An exact copy of the records is required, minus the pictures they hold.

• _PROVIDED ENTRIES_:
━━━━━━━━━━━━━━━━━━━━

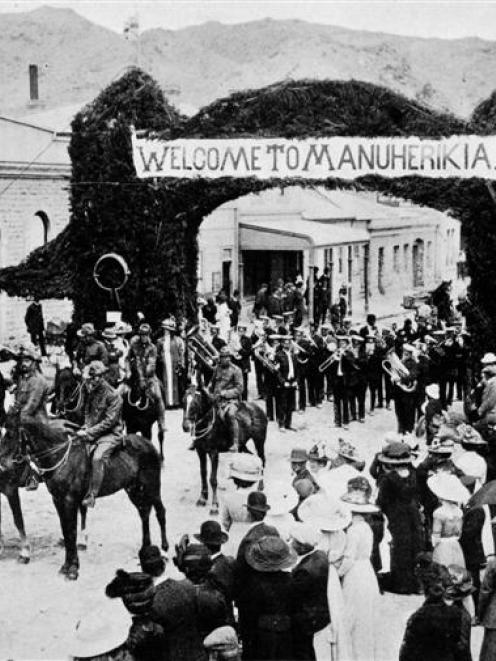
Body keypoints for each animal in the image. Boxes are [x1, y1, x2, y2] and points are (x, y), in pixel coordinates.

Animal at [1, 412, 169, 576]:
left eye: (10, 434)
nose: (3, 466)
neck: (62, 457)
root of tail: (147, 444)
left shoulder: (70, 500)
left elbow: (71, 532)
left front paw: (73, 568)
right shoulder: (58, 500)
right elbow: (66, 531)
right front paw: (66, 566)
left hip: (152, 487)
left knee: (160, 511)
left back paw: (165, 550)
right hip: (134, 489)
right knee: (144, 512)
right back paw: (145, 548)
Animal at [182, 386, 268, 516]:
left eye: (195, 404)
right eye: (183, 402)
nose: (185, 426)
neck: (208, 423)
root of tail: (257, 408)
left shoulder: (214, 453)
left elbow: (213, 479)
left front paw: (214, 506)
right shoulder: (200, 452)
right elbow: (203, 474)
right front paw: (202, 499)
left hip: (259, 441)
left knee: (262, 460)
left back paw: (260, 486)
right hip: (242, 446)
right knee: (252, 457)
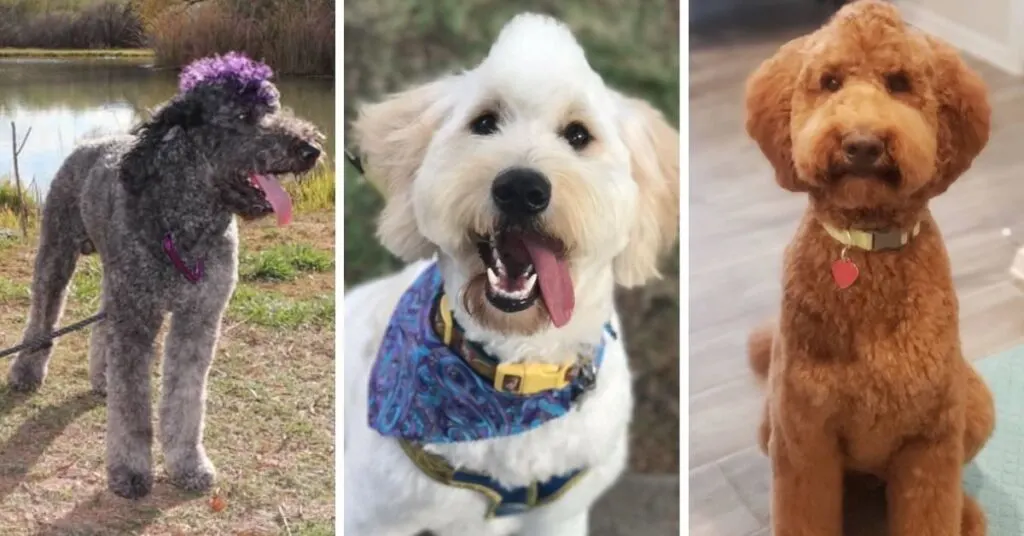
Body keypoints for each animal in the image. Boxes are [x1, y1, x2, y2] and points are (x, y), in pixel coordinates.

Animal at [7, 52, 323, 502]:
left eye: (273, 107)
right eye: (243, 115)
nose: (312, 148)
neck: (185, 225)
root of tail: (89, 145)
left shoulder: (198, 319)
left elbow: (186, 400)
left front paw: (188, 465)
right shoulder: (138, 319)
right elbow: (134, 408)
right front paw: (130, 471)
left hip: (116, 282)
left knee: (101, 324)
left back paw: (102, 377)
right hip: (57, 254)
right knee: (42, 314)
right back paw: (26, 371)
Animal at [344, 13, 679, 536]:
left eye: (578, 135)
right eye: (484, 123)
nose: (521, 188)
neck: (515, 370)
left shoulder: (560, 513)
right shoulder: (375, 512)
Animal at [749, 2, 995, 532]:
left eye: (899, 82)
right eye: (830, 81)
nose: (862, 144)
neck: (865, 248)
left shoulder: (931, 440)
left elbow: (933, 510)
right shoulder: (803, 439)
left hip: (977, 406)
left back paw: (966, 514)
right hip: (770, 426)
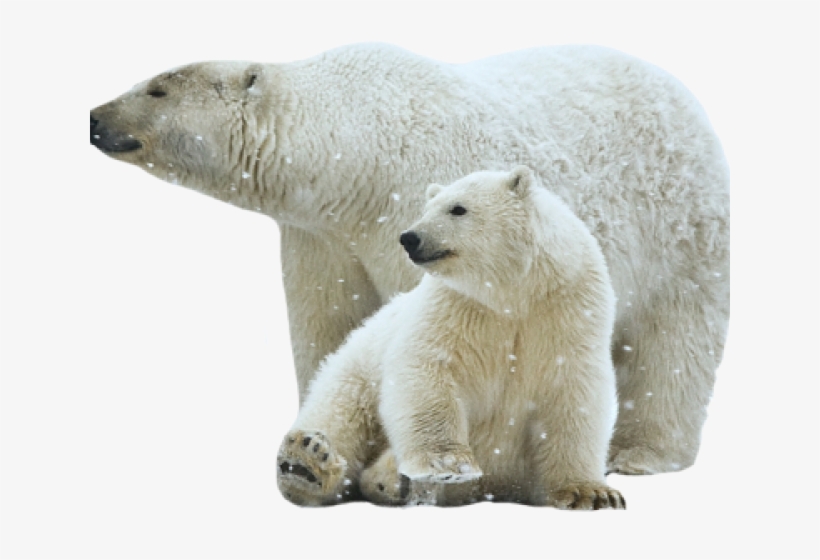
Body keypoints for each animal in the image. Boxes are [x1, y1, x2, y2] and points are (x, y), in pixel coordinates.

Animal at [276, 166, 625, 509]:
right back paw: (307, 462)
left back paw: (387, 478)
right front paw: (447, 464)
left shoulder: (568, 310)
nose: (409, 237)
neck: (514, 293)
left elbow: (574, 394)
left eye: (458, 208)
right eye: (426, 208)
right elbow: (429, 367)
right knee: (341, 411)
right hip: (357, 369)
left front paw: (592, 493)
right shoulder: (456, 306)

━━━━━━━━━━━━━━━━━━━━

• _RESPONSE TO THE EXERCISE_:
Body keypoints for each animal in the image. Boxes are [x1, y1, x2, y2] and points are (x, y), in pixel coordinates.

Animal at [1, 412, 169, 576]:
left eye: (10, 434)
nose: (3, 466)
neck: (62, 457)
root of tail: (147, 444)
left shoulder: (70, 500)
left elbow: (71, 532)
left front paw: (73, 568)
right shoulder: (58, 500)
right elbow: (66, 531)
right front paw: (66, 566)
left hip: (152, 487)
left knee: (160, 511)
left back paw: (165, 550)
right hip: (134, 489)
right knee: (144, 512)
right back paw: (145, 548)
Animal at [182, 386, 268, 516]:
left eye: (195, 404)
right eye: (183, 402)
nose: (185, 426)
neck: (208, 423)
root of tail: (257, 408)
left shoulder: (214, 453)
left elbow: (213, 479)
left front paw: (214, 506)
right shoulder: (200, 452)
right elbow: (203, 474)
right front paw: (202, 499)
left hip: (259, 441)
left knee: (262, 460)
left back paw: (260, 486)
right hip: (242, 446)
right knee: (252, 457)
Body keypoints for each animal in the image. Boxes are [x1, y1, x2, y2] and points are (x, y), in pixel coordinates.

Animal at [7, 52, 323, 502]:
left eye: (273, 107)
right eye: (243, 115)
nose: (312, 148)
neck: (185, 225)
root of tail: (89, 145)
left shoulder: (198, 319)
left elbow: (186, 400)
left front paw: (188, 465)
right shoulder: (138, 319)
right elbow: (134, 408)
right front paw: (130, 471)
left hip: (116, 282)
left knee: (101, 324)
left back paw: (102, 377)
right hip: (57, 254)
right knee: (42, 314)
right back paw: (26, 371)
Animal at [344, 13, 679, 536]:
left eye: (578, 135)
right eye: (484, 123)
nose: (521, 188)
neck: (515, 370)
left shoulder: (560, 513)
right shoulder: (375, 512)
Animal at [749, 2, 995, 532]:
left eye: (899, 82)
right eye: (830, 81)
nose: (862, 144)
neck: (865, 248)
left shoulder: (931, 440)
left elbow: (933, 510)
right shoulder: (803, 439)
left hip: (977, 406)
left back paw: (966, 514)
right hip: (770, 426)
Body keypoints for each animal in the image. Boxes are [x1, y1, x2, y2] and points are (x, y), in pixel coordinates.

Animal at [276, 166, 625, 509]:
right back paw: (307, 462)
left back paw: (387, 478)
right front paw: (447, 464)
left shoulder: (568, 310)
nose: (409, 237)
neck: (514, 293)
left elbow: (574, 394)
left eye: (458, 208)
right eye: (426, 208)
right elbow: (429, 367)
right knee: (341, 411)
right hip: (357, 369)
left front paw: (592, 493)
right shoulder: (456, 306)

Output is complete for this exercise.